Judge Gary’s refusal to reply to Gompers has been severely criticized by union sympathizers and others. For example, by some of the members of the Senate Committee that later investigated the strike. Gompers, who, in the past, had seen legislatures bow to labor’s mandate, was not unnaturally shocked at the “discourtesy.” But Judge Gary had enjoyed a previous experience in corresponding with union representatives. A courteous reply to a letter on somewhat similar lines from Michael F. Tighe, president of the Amalgamated Association of Iron, Steel and Tin Workers, in which the Judge had said that the Corporation did not negotiate with labor unions as such, had been used as a basis for a report that the big company was “in communication” ergo, negotiating, with the unions, and the Judge did not want this experience repeated.

Whether it might not have been wiser had Judge Gary answered Mr. Gompers’ letter and obviated the possibility of any misunderstanding by giving the correspondence to the press is an open question. But he was probably averse to being drawn into what would likely prove the beginning of a long epistolatory controversy with the head of the Labor Federation. This could not but have had an unsettling effect on the more easily influenced among the steel workers, playing into Gompers’ hands.

It is also not unlikely that Judge Gary believed the labor unions were resolved on forcing the issue of organizing the steel industry and that any verbal preliminaries to the conflict would be worse than useless.

After this abortive attempt on the part of the union to start negotiations with the steel industry through Judge Gary, and, ipso facto, to gain recognition from the leaders of the industry, events moved quickly to a climax. Early in July, 1919, the steel-trade organizers announced that they were taking a vote of the workers, and not long after made the claim that 98 per cent. of the men employed in steel making had approved a strike unless the Corporation yielded to a set of twelve demands drawn up by Foster and his associates. As soon as these demands were made public it became plain that a steel strike was inevitable unless the labor organizers receded from their position. The demands were:

1. Right of collective bargaining.

2. Reinstatement of men discharged for union activities.

3. An eight-hour day.

4. One day’s rest in seven.

5. Abolition of twenty-four-hour shifts.

6. Increase in wages sufficient to guarantee American standard of living.

7. Standard scales of wages in all trades and classifications of workers.

8. Double rate of pay for all overtime, holiday, and Sunday work.

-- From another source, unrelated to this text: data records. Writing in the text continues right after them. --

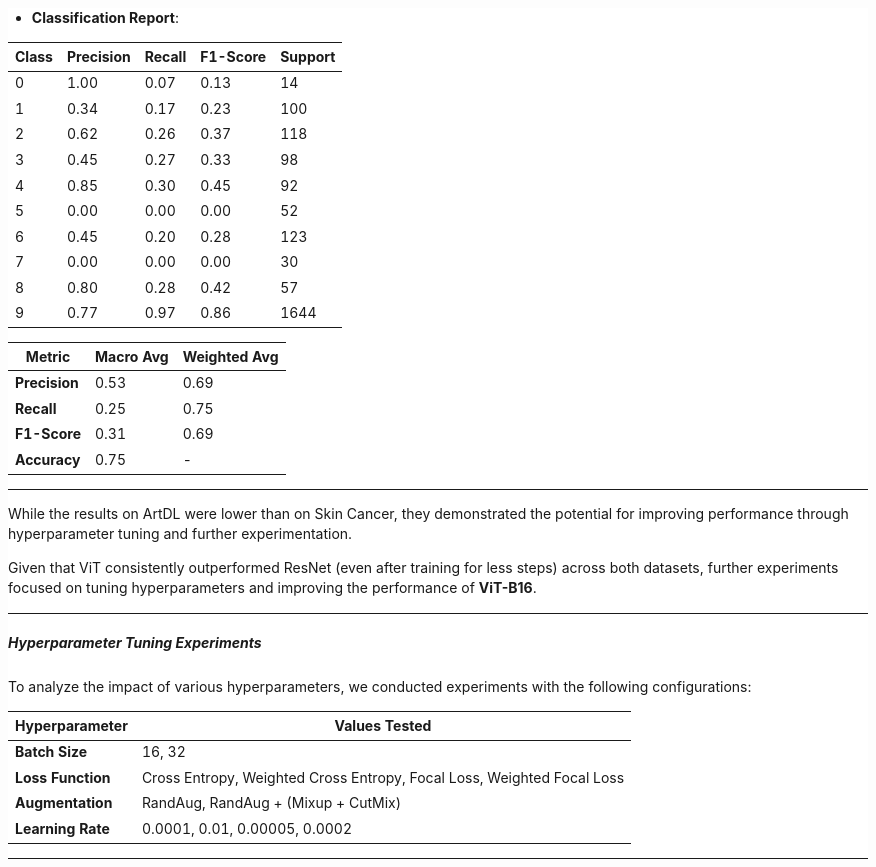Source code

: - **Classification Report**:

| Class | Precision | Recall | F1-Score | Support |
|-------|-----------|--------|----------|---------|
| 0     | 1.00      | 0.07   | 0.13     | 14      |
| 1     | 0.34      | 0.17   | 0.23     | 100     |
| 2     | 0.62      | 0.26   | 0.37     | 118     |
| 3     | 0.45      | 0.27   | 0.33     | 98      |
| 4     | 0.85      | 0.30   | 0.45     | 92      |
| 5     | 0.00      | 0.00   | 0.00     | 52      |
| 6     | 0.45      | 0.20   | 0.28     | 123     |
| 7     | 0.00      | 0.00   | 0.00     | 30      |
| 8     | 0.80      | 0.28   | 0.42     | 57      |
| 9     | 0.77      | 0.97   | 0.86     | 1644    |

| **Metric**       | **Macro Avg** | **Weighted Avg** |
|-------------------|---------------|------------------|
| **Precision**     | 0.53          | 0.69             |
| **Recall**        | 0.25          | 0.75             |
| **F1-Score**      | 0.31          | 0.69             |
| **Accuracy**      | 0.75          | -                |

---


While the results on ArtDL were lower than on Skin Cancer, they demonstrated the potential for improving performance through hyperparameter tuning and further experimentation.  

Given that ViT consistently outperformed ResNet (even after training for less steps) across both datasets, further experiments focused on tuning hyperparameters and improving the performance of **ViT-B16**.  

---

##### **Hyperparameter Tuning Experiments**
To analyze the impact of various hyperparameters, we conducted experiments with the following configurations:

| **Hyperparameter**       | **Values Tested**                                                                 |
|--------------------------|----------------------------------------------------------------------------------|
| **Batch Size**           | 16, 32                                                                          |
| **Loss Function**        | Cross Entropy, Weighted Cross Entropy, Focal Loss, Weighted Focal Loss           |
| **Augmentation**         | RandAug, RandAug + (Mixup + CutMix)                                             |
| **Learning Rate**        | 0.0001, 0.01, 0.00005, 0.0002                                                  |

---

9. Check-off system of collecting union dues and assessments.

10. Principles of seniority to apply in maintenance, reduction, and increase of working force.

11. Abolition of company unions.

12. Abolition of physical examination of applicants for employment.

Some of these demands were merely camouflage, inserted to give the public an idea of imaginary wrongs against the steel worker. The steel companies generally have been trying for years to institute a real eight-hour day and have made the eight-hour day the basis of wage payments. Practically all steel workers work only six days a week. The twenty-four-hour shift is borne by a very small percentage of the workers and by these only on widely separated occasions. The Corporation and its competitors as well, following its lead, have repeatedly advanced wages without solicitation from the men, and the claim that the wage they pay is insufficient to permit American standards of living has not borne investigation.